Construídas e mantidas pelos habitantes de cada linha, as capelas representava a organização comunitária que buscava solucionar as necessidades religiosas do imigrante abandonado à sua sorte, tanto por parte do governo como da igreja, em meio aos matos e montanhas da serra gaúcha. A originalidade das capelas, no entanto, é que, a partir da necessidade religiosa, conseguiram constituir-se em solução para outros problemas dos imigrantes que ultrapassavam o âmbito religioso. Para o imigrante recém estabelecido, a capela representava também a “responsabilidade comunitária, não só em relação à religião, mas também à educação e à solução de problemas sociais.” (COSTA, 1998, p. 164).
2. A organização das capelas
Por “capela” deve-se entender não apenas o prédio onde os imigrantes e suas famílias se reuniam para rezar. No início, com certeza, o mesmo prédio – normalmente um barracão construído em madeira – servia para todas as atividades comunitárias.
Na medida, porém, em que as comunidades iam melhorando suas condições econômicas, foram sendo edificadas construções para atividades específicas:
- A “capela” propriamente dita, que servia como lugar das orações comunitárias dominicais, novenas, catequese e da celebração da missa e demais sacramentos por ocasião das eventuais visitas de sacerdotes;
- A escola para a educação das crianças;
- A “bodega” ou comércio comunitário, que evitava a necessidade de cada um deslocar-se até a cidade mais próxima, o que implicava em grande dispêndio de tempo. Comprados em quantidade e revendidos a preço de custo, os produtos se tornavam mais baratos para os colonos. Desse modo, a “bodega” exercia uma função econômica importante para os colonos dispersos nas linhas e travessões. O exercício da função de “bodegueiro” era rotativa. Cada membro da comunidade a exercia por um tempo e sem remuneração.
- O salão comunitário onde se realizavam os eventos sociais, especialmente as festas de casamento e as dos padroeiros das comunidades;
- O cemitério, para enterrar os mortos de forma digna e cristã (COSTA, 1998, p. 164).
A acertada descrição da capela na região de colonização italiana, em seu sentido amplo, é a apresentada por Migot:
A igrejinha rural e comunitária denominada CAPELA, foi sempre mais que uma construção destinada ao culto. Foi um centro aglutinador. Expressão de todas as aspirações de um povo. No ambiente da imigração […] constituiu, desde muito cedo, um centro religioso e social incubador de muitos e consistentes valores.[9]
Para animar os diversos âmbitos da vida da capela, surgem quatro lideranças que marcarão a vida das comunidades italianas: o padre-leigo, o professor, o fabriqueiro e o chefe de travessão.
☆ ☆ ☆ ☆
## Enunciado
Com base no trecho sobre as capelas, responda:
(a) De que material era normalmente feito o barracão usado no início para todas as atividades comunitárias?
(b) A que preço eram revendidos os produtos da "bodega"?
(c) Quais são as quatro lideranças que surgem para animar a vida da capela?
O material que vem depois deste trecho tem origem em outra fonte.

## Informações registradas
☆ ☆ ☆ ☆
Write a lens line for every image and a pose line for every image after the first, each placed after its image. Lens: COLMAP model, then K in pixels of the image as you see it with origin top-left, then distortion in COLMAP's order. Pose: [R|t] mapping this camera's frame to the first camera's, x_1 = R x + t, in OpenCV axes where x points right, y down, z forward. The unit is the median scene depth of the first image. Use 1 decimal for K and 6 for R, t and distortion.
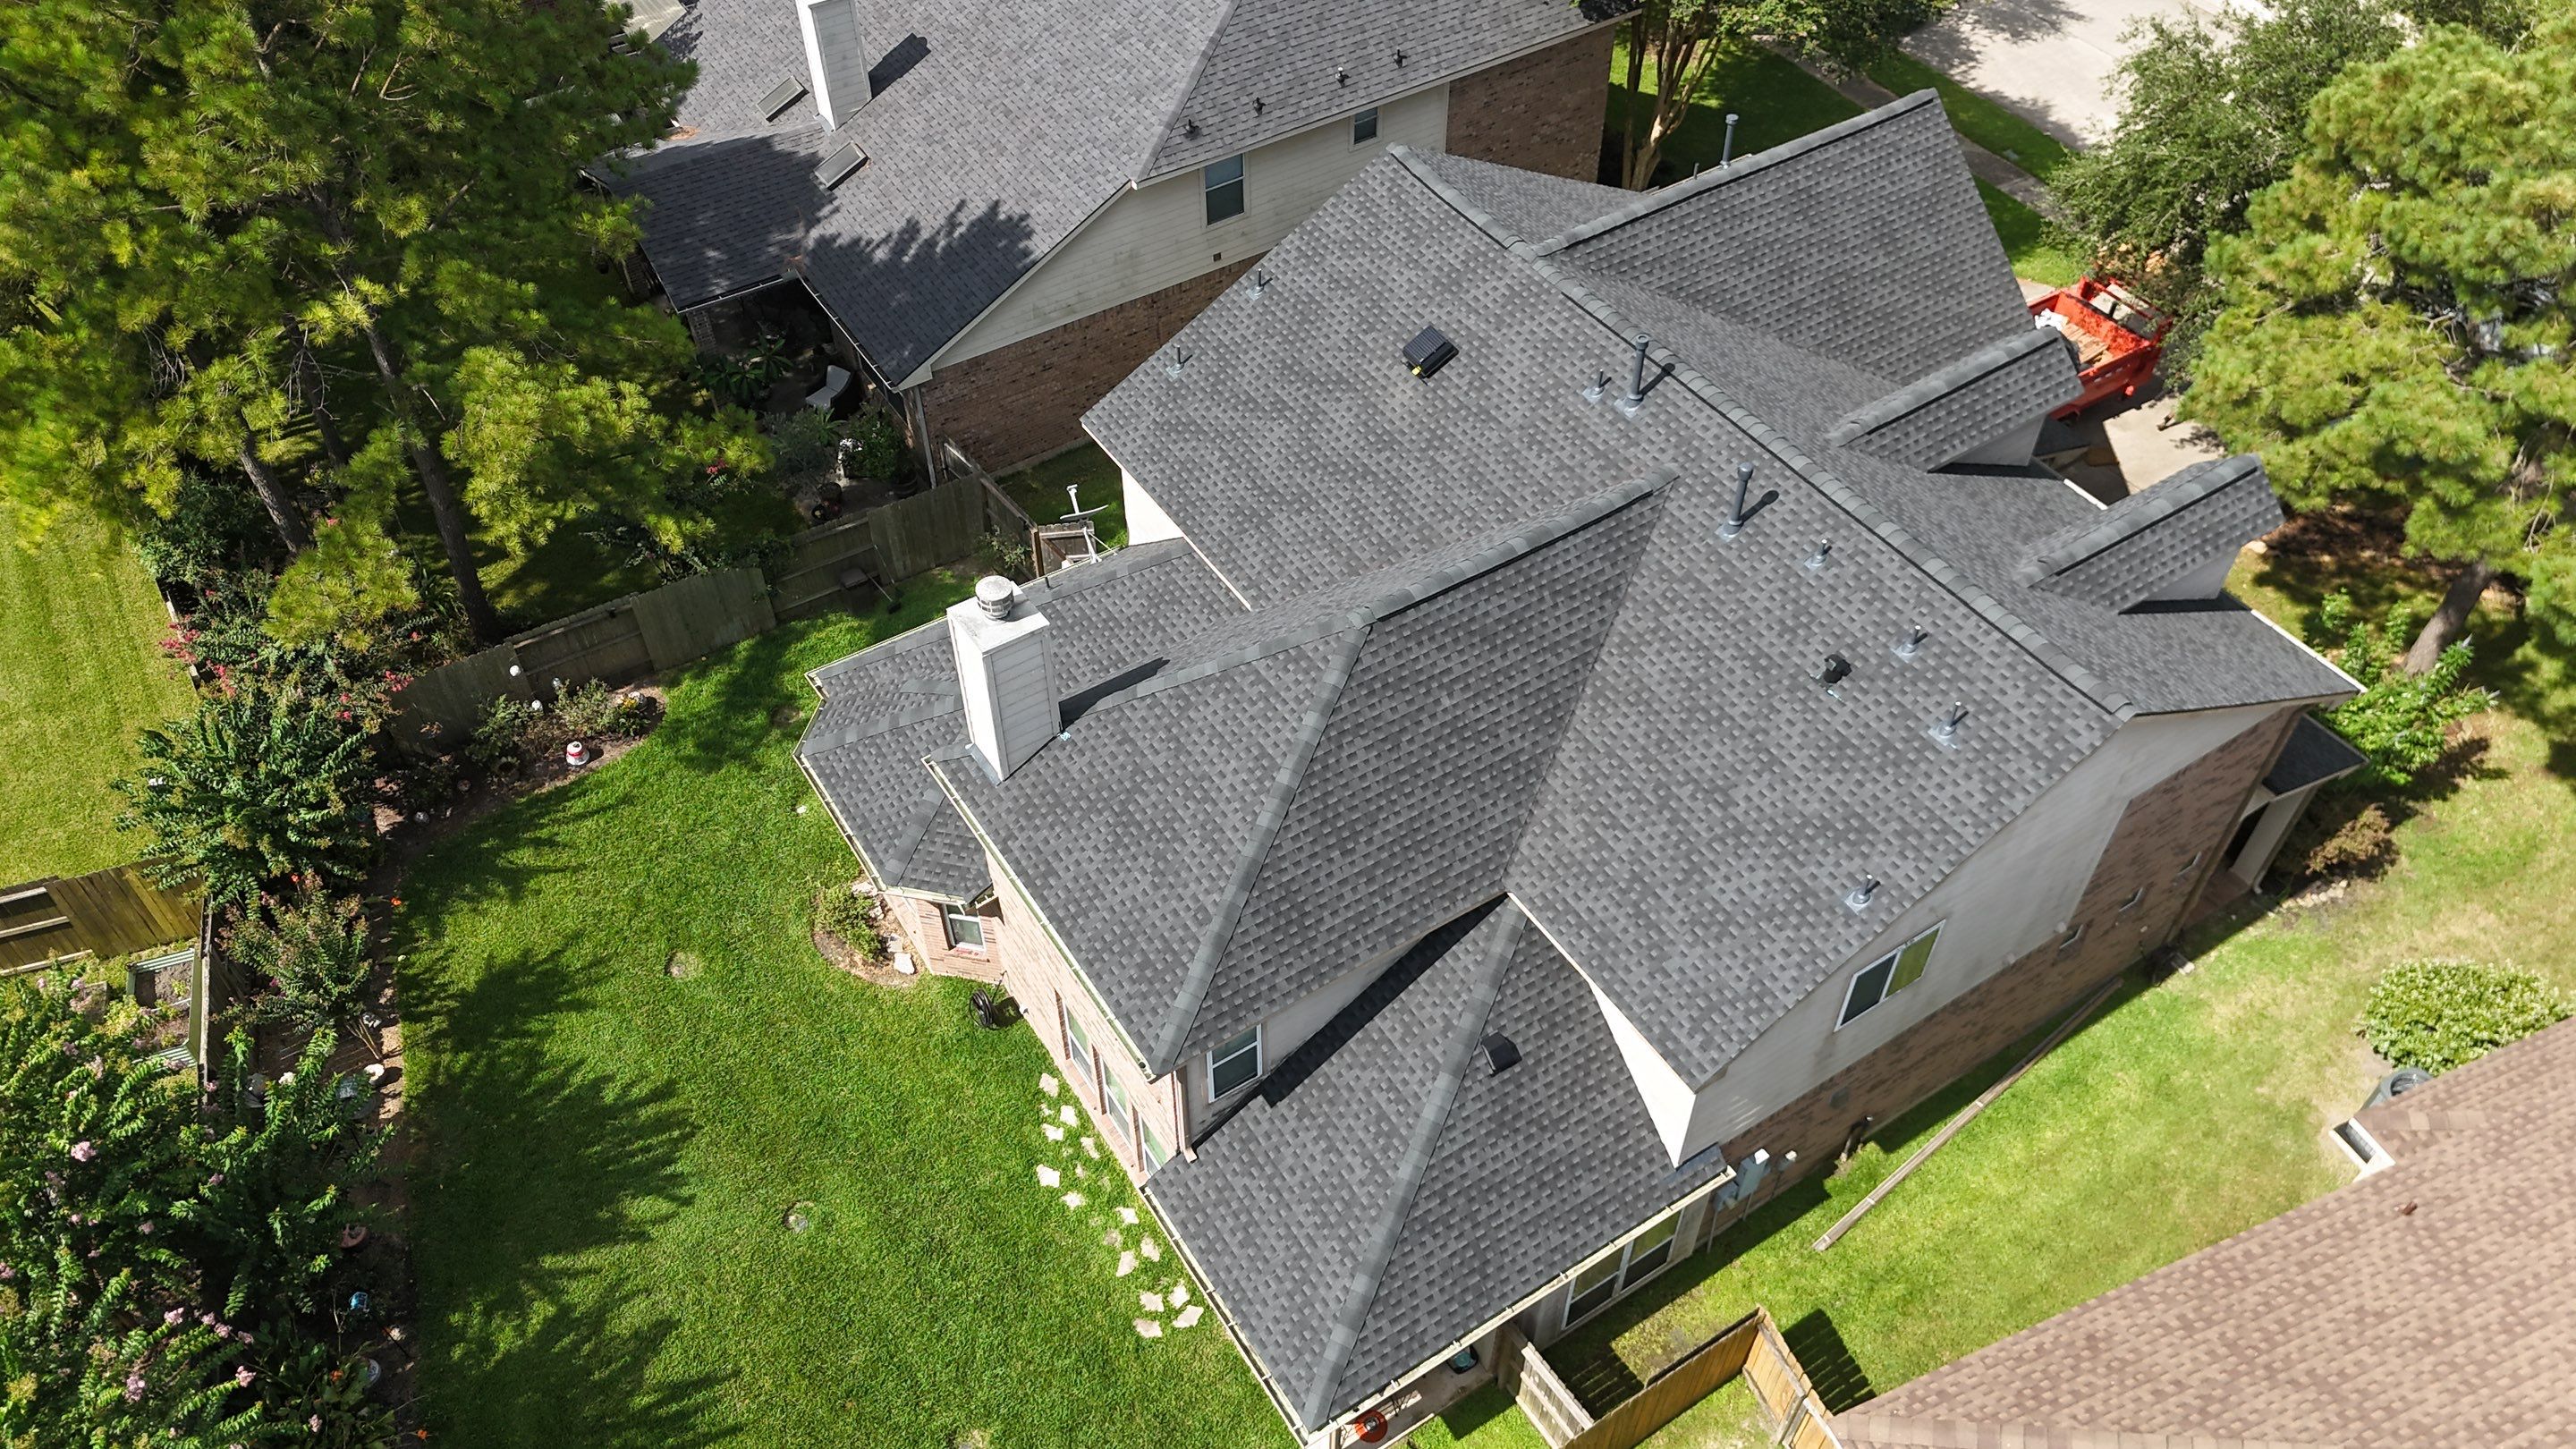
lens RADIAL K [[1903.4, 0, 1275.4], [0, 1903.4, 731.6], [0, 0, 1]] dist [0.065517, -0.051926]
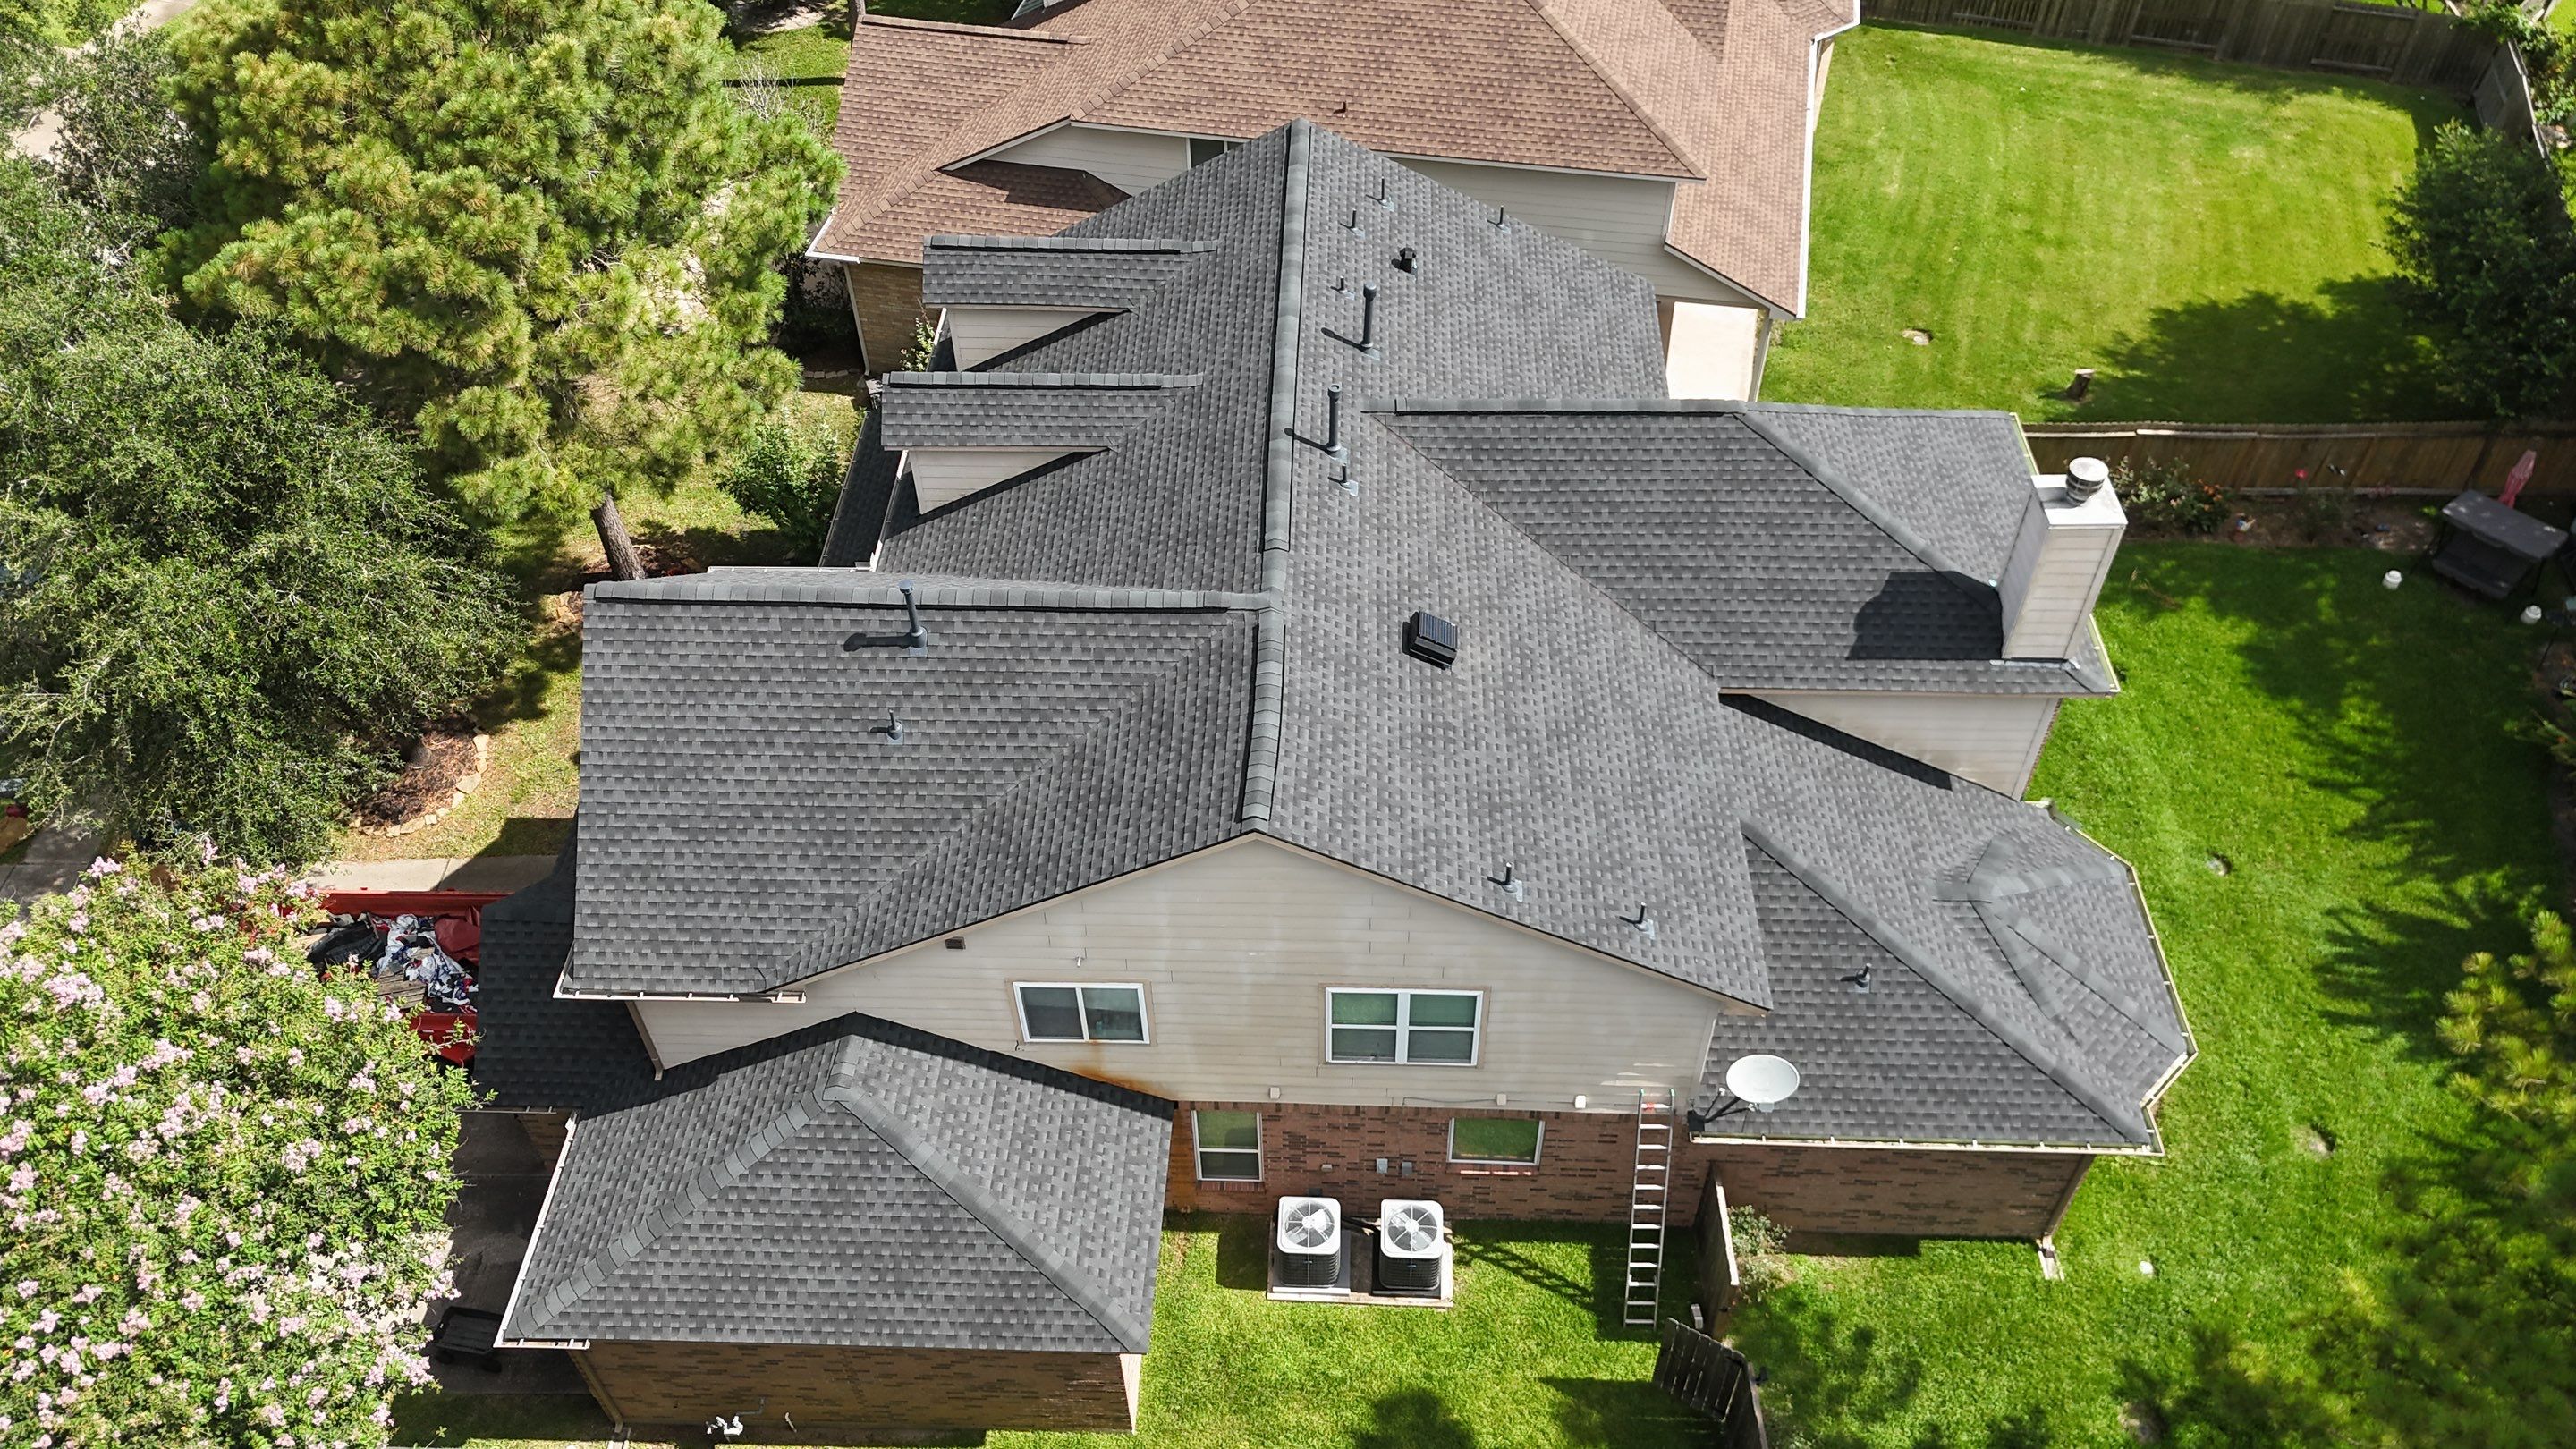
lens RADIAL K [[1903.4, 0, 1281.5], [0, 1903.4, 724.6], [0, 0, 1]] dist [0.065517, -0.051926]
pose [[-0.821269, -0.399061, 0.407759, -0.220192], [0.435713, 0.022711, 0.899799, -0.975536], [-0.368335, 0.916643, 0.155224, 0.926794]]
☆ ☆ ☆ ☆
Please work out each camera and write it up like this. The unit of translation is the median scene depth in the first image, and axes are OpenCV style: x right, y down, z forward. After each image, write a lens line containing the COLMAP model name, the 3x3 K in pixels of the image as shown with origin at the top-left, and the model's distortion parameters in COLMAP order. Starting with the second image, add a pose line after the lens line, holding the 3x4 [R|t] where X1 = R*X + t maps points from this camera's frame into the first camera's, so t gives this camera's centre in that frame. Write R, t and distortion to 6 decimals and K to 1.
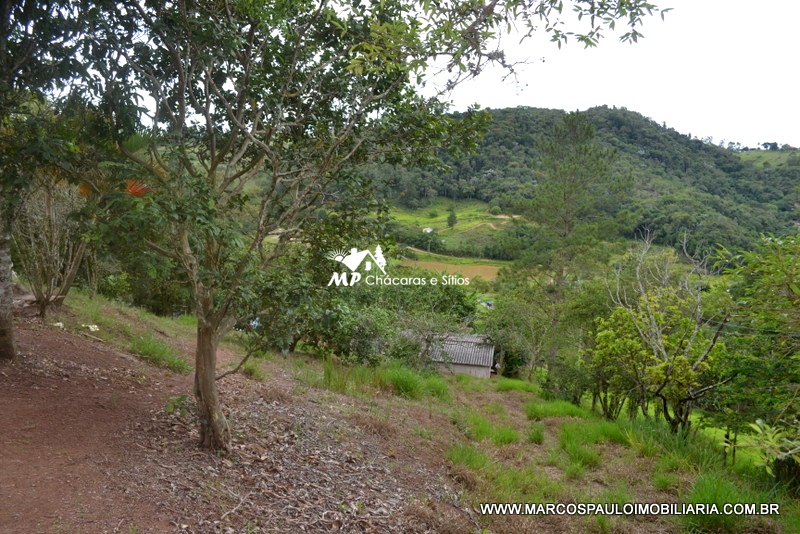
☆ ☆ ☆ ☆
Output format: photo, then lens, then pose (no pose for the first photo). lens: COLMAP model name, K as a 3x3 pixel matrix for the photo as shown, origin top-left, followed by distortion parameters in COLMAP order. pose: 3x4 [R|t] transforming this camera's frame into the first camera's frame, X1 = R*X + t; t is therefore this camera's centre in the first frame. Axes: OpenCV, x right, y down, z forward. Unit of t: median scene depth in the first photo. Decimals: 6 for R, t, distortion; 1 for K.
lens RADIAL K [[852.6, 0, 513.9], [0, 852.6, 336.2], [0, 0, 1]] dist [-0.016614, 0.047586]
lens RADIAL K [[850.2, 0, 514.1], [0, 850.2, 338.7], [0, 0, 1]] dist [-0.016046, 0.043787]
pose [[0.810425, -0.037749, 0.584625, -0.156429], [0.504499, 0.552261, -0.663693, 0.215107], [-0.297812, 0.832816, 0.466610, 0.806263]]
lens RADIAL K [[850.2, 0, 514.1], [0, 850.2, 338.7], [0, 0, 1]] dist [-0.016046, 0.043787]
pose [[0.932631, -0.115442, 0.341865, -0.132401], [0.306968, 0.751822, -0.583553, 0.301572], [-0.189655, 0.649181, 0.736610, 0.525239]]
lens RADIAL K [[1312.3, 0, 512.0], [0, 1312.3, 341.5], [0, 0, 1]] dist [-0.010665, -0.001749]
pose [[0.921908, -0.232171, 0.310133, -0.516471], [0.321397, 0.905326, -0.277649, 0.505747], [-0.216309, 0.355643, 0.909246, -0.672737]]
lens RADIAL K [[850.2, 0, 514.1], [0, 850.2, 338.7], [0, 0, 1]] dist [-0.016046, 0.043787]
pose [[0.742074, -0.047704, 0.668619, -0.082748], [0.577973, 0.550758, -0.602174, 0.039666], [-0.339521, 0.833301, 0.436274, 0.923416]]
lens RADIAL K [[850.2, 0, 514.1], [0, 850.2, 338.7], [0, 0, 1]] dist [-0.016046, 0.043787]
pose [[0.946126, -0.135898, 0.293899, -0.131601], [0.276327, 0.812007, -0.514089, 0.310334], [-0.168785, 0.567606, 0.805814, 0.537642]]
☆ ☆ ☆ ☆
## Resposta do exercício
(a) De madeira.
(b) A preço de custo.
(c) O padre-leigo, o professor, o fabriqueiro e o chefe de travessão.